(Stored data)
──────

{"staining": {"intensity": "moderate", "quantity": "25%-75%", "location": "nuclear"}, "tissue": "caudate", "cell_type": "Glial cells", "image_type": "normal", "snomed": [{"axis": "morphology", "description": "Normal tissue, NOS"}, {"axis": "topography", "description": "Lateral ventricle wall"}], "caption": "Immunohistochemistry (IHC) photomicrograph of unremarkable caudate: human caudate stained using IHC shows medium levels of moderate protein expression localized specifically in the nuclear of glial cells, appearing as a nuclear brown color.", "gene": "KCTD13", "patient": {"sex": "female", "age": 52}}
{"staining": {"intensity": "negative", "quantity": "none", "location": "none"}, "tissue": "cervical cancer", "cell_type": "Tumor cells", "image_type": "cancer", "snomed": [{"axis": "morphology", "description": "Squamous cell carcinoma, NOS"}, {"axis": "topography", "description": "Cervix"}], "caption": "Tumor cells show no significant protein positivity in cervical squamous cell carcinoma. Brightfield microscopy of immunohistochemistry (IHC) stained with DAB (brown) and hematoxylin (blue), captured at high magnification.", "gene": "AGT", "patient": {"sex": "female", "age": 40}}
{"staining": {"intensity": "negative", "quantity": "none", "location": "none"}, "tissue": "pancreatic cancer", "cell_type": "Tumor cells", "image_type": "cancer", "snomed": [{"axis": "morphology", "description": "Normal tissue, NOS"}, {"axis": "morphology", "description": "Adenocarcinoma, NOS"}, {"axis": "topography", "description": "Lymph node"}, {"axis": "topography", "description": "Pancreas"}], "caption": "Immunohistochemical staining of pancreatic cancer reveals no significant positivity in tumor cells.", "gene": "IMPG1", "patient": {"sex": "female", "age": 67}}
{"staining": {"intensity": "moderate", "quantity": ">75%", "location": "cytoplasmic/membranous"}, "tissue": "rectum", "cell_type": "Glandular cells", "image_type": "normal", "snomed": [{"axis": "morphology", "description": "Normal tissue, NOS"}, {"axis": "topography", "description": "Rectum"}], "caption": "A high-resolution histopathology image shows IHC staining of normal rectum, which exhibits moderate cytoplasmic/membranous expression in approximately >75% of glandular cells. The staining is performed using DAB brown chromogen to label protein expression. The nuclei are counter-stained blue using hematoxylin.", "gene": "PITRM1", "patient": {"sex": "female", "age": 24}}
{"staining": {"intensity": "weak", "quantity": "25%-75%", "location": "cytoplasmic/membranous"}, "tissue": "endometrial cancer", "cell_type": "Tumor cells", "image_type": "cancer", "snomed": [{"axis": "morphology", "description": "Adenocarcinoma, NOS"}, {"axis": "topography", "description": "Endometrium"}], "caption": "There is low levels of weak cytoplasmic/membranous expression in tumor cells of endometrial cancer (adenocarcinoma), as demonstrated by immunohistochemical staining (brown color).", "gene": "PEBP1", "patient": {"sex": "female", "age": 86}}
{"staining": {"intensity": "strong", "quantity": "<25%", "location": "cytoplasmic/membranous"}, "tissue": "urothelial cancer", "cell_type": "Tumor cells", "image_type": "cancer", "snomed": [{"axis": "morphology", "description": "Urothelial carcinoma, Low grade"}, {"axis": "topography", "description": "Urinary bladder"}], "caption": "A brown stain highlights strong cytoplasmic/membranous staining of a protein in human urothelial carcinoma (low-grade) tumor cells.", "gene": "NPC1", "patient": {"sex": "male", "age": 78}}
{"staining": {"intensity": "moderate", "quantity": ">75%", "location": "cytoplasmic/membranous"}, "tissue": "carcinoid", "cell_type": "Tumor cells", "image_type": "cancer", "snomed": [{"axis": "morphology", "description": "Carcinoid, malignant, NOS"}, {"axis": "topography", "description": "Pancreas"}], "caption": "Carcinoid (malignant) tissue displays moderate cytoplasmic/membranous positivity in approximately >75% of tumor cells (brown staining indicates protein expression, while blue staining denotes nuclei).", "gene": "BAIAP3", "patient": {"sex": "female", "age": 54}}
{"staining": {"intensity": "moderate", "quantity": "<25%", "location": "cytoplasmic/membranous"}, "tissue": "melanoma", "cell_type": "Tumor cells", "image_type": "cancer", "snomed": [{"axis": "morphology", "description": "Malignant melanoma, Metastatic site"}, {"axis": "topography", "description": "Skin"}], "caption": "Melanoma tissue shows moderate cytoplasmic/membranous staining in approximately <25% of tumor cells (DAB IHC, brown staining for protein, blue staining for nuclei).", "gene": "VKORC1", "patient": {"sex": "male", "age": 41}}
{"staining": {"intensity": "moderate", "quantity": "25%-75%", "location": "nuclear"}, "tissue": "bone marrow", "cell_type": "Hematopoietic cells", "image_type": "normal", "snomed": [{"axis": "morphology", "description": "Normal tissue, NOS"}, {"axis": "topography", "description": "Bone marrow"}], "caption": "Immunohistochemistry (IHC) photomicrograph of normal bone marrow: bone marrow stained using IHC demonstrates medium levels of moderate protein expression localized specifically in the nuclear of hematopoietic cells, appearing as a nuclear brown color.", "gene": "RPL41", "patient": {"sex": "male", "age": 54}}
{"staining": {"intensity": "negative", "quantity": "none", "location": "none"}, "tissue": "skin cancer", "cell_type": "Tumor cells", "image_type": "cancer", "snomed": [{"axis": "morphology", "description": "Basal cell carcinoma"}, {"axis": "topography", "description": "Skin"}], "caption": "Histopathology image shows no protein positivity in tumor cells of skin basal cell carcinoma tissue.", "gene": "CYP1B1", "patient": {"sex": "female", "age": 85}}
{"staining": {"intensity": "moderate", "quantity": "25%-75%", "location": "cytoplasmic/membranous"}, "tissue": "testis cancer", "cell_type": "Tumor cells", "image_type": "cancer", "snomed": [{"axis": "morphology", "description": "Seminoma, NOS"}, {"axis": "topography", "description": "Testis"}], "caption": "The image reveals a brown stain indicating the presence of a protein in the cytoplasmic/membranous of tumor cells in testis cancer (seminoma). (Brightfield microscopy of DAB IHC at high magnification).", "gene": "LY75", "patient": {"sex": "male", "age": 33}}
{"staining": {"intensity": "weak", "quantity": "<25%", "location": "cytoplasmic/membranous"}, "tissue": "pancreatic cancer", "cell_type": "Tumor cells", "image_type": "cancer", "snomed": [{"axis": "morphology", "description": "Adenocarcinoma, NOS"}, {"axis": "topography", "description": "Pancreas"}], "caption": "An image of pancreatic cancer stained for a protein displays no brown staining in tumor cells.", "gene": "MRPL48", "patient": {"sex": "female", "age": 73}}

──────

_Action item_:
Would you copy, unchanged, the stretch of the records above that begins at the line containing "cells show no" and ends at the line containing "staining of pancreatic", and only that?

_Completed exercise_:
{"staining": {"intensity": "negative", "quantity": "none", "location": "none"}, "tissue": "cervical cancer", "cell_type": "Tumor cells", "image_type": "cancer", "snomed": [{"axis": "morphology", "description": "Squamous cell carcinoma, NOS"}, {"axis": "topography", "description": "Cervix"}], "caption": "Tumor cells show no significant protein positivity in cervical squamous cell carcinoma. Brightfield microscopy of immunohistochemistry (IHC) stained with DAB (brown) and hematoxylin (blue), captured at high magnification.", "gene": "AGT", "patient": {"sex": "female", "age": 40}}
{"staining": {"intensity": "negative", "quantity": "none", "location": "none"}, "tissue": "pancreatic cancer", "cell_type": "Tumor cells", "image_type": "cancer", "snomed": [{"axis": "morphology", "description": "Normal tissue, NOS"}, {"axis": "morphology", "description": "Adenocarcinoma, NOS"}, {"axis": "topography", "description": "Lymph node"}, {"axis": "topography", "description": "Pancreas"}], "caption": "Immunohistochemical staining of pancreatic cancer reveals no significant positivity in tumor cells.", "gene": "IMPG1", "patient": {"sex": "female", "age": 67}}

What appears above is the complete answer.